Copy the records starting at the line that contains "class: Insecta" and ending at the end of the records, substituting "vernacular name" for each occurrence of "common name" and leaving everything else unchanged. Omit the pictures from your answer.

• Information supplied:
+ + + +

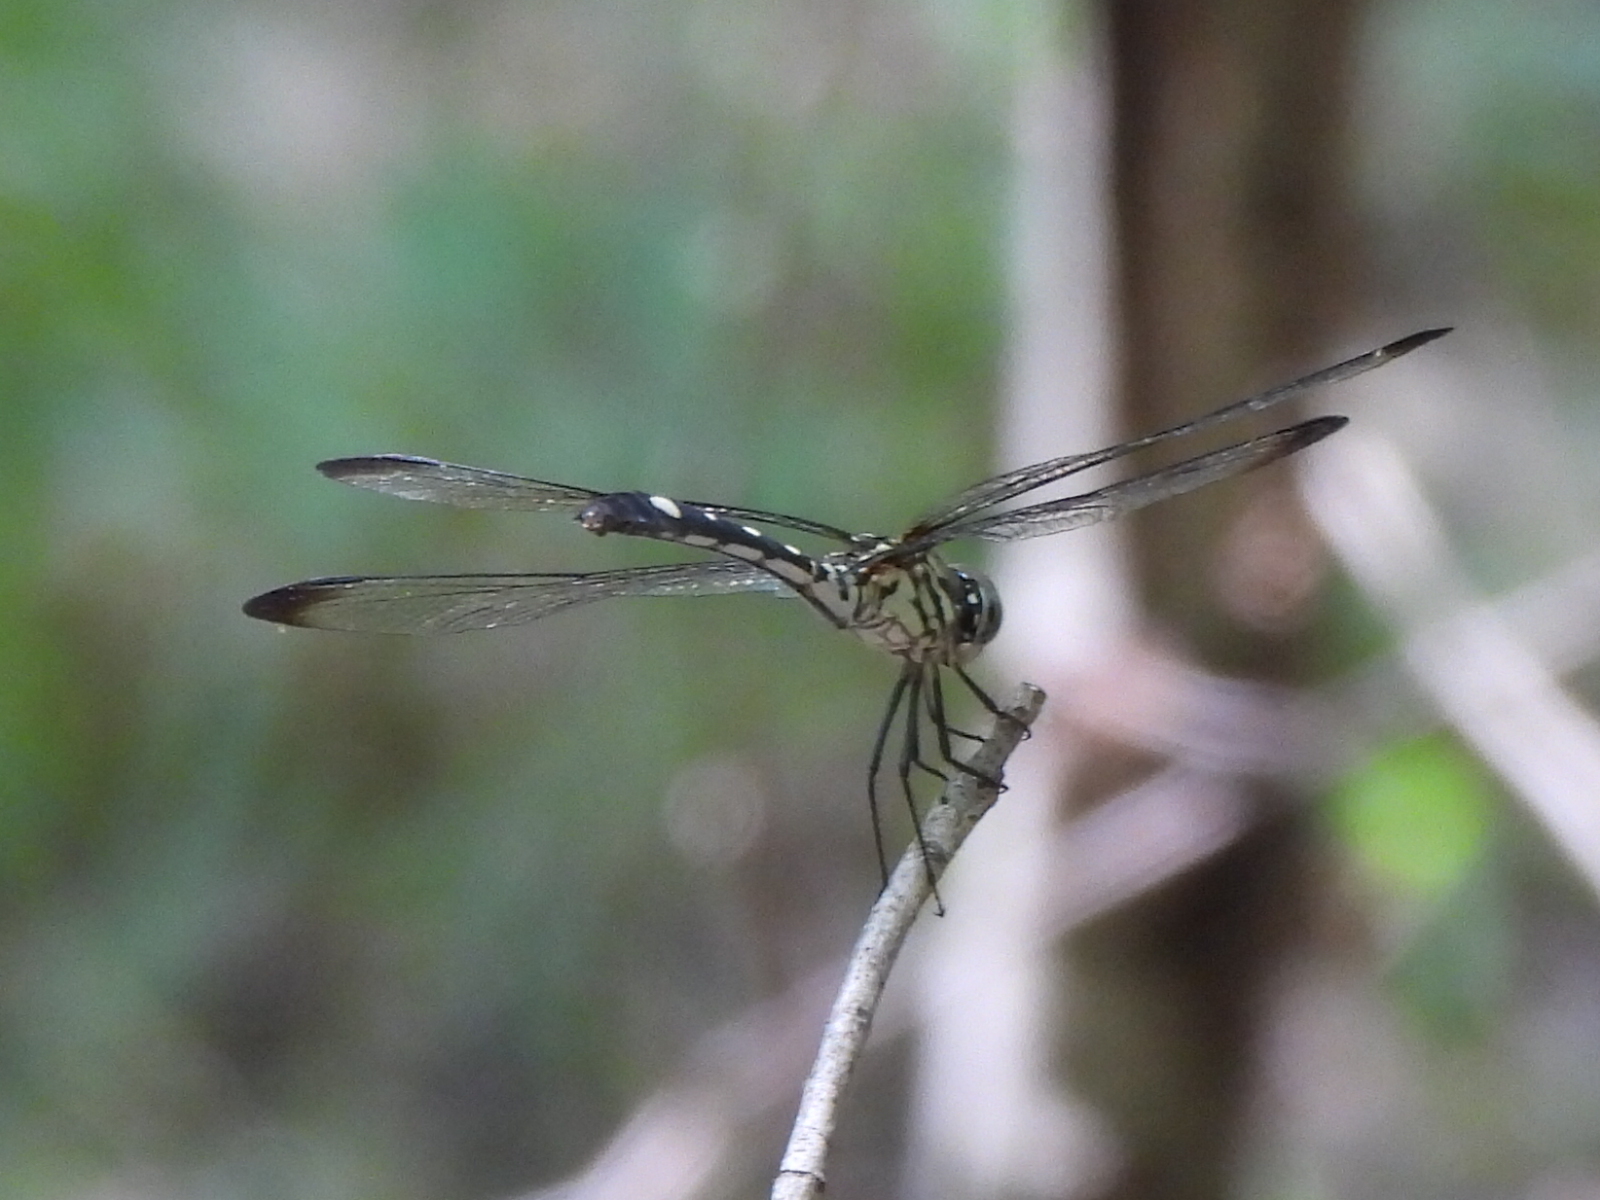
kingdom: Animalia
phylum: Arthropoda
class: Insecta
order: Odonata
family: Libellulidae
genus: Dythemis
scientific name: Dythemis velox
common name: Swift setwing
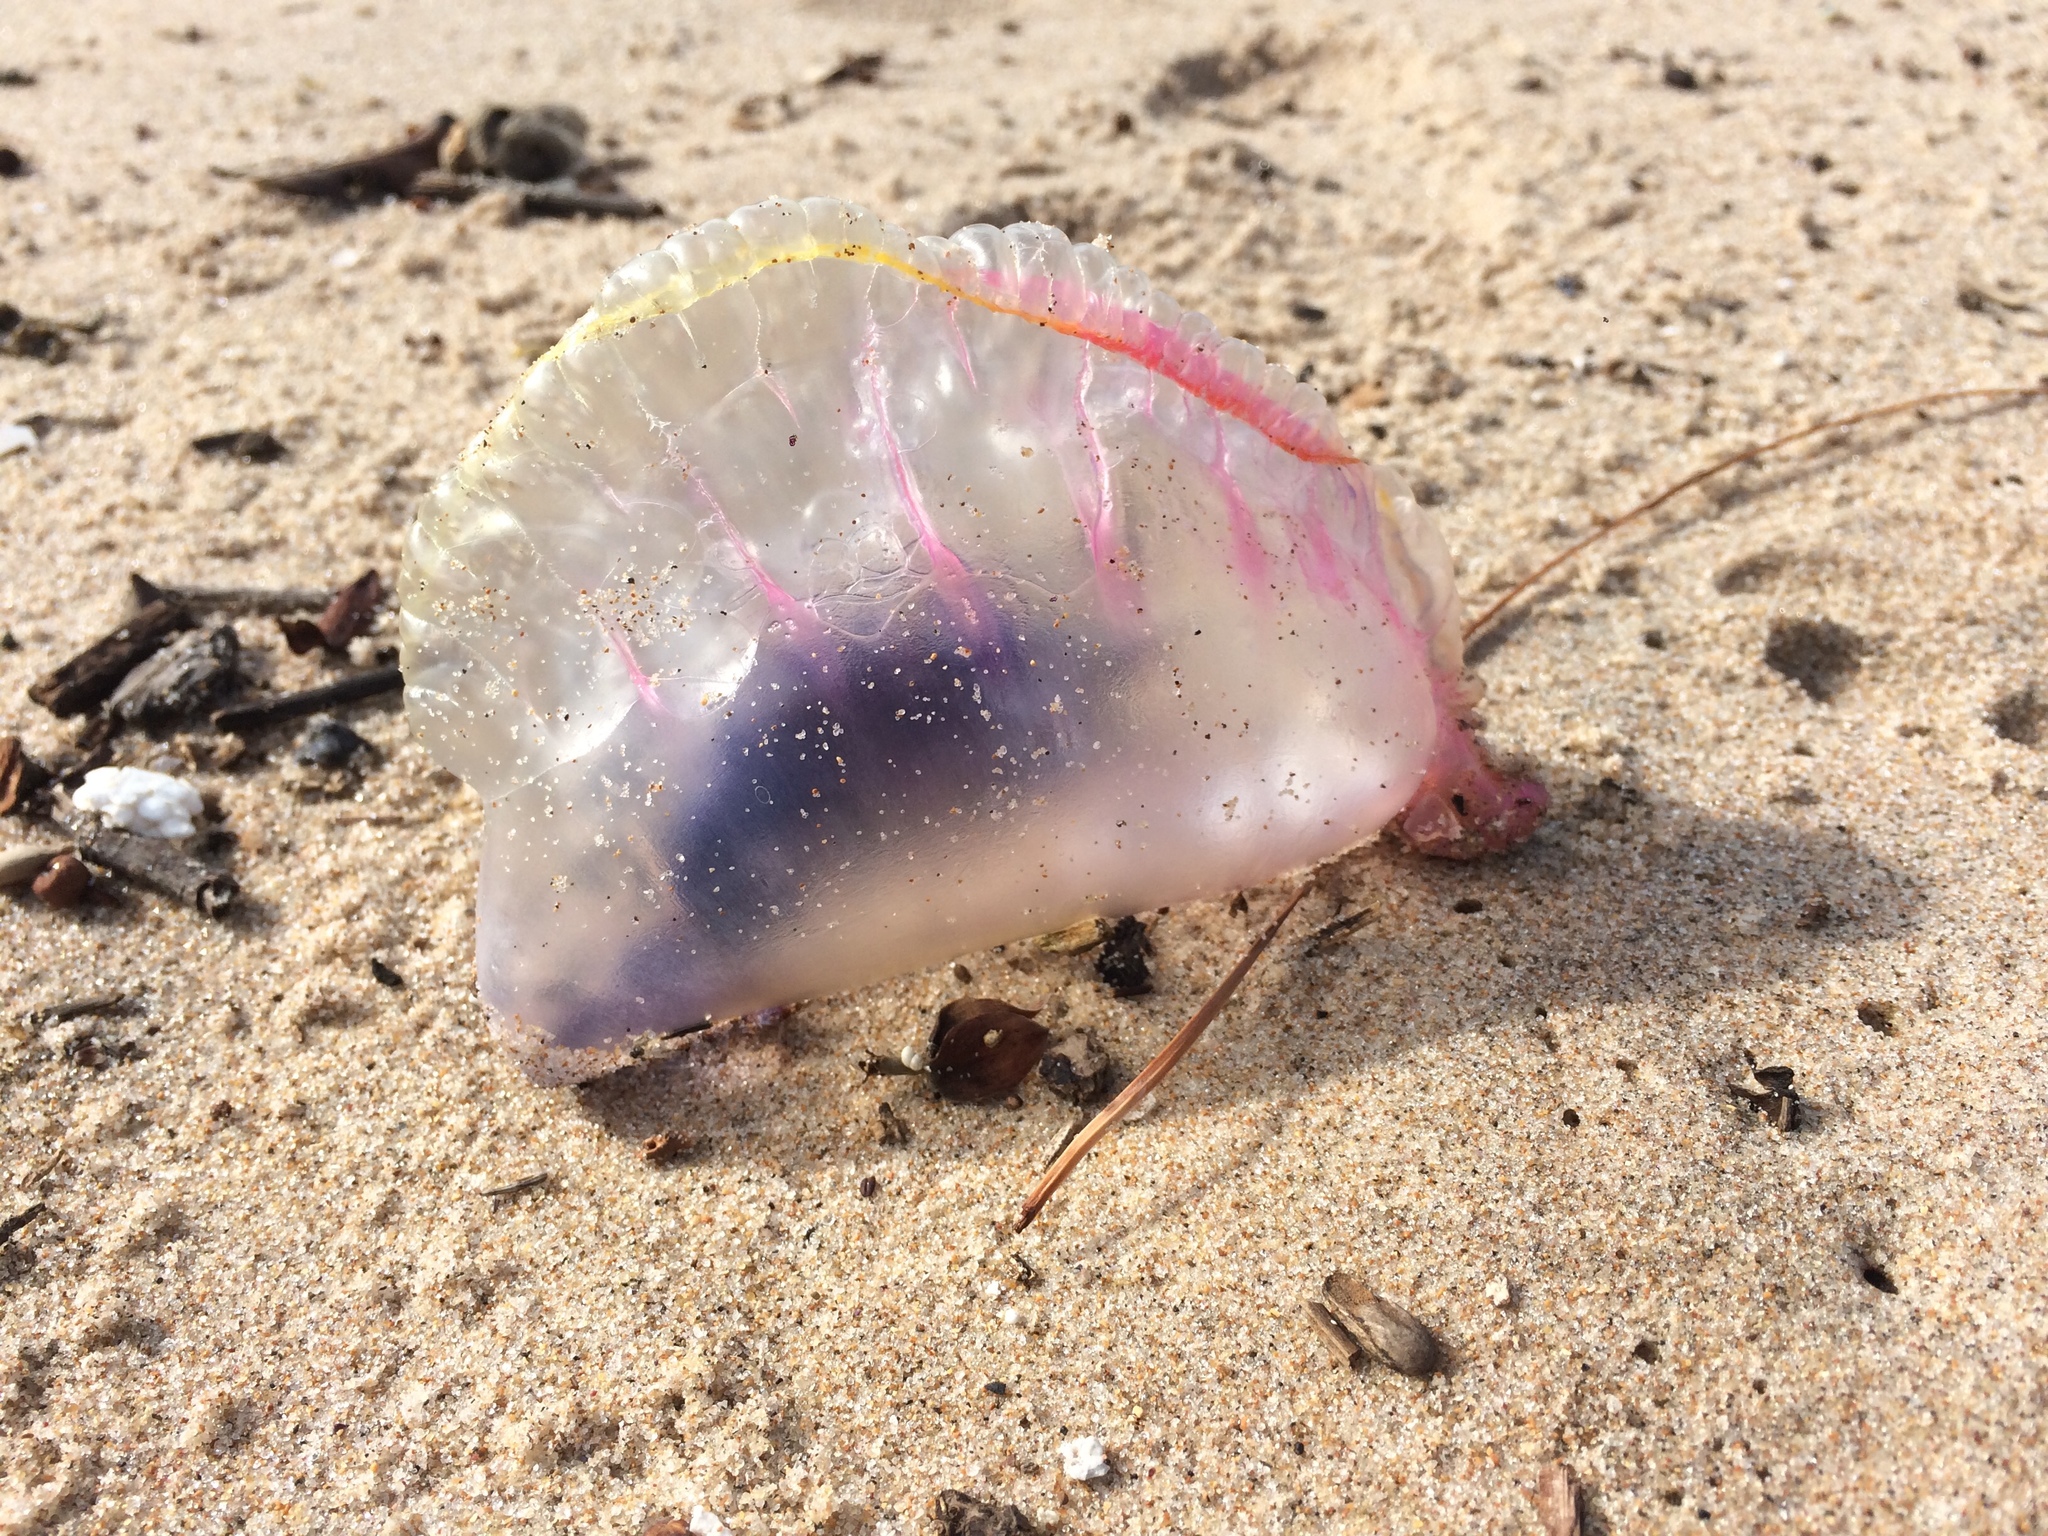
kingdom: Animalia
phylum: Cnidaria
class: Hydrozoa
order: Siphonophorae
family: Physaliidae
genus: Physalia
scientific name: Physalia physalis
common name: Portuguese man-of-war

+ + + +

• The solution:
class: Insecta
order: Odonata
family: Libellulidae
genus: Dythemis
scientific name: Dythemis velox
vernacular name: Swift setwing
kingdom: Animalia
phylum: Cnidaria
class: Hydrozoa
order: Siphonophorae
family: Physaliidae
genus: Physalia
scientific name: Physalia physalis
vernacular name: Portuguese man-of-war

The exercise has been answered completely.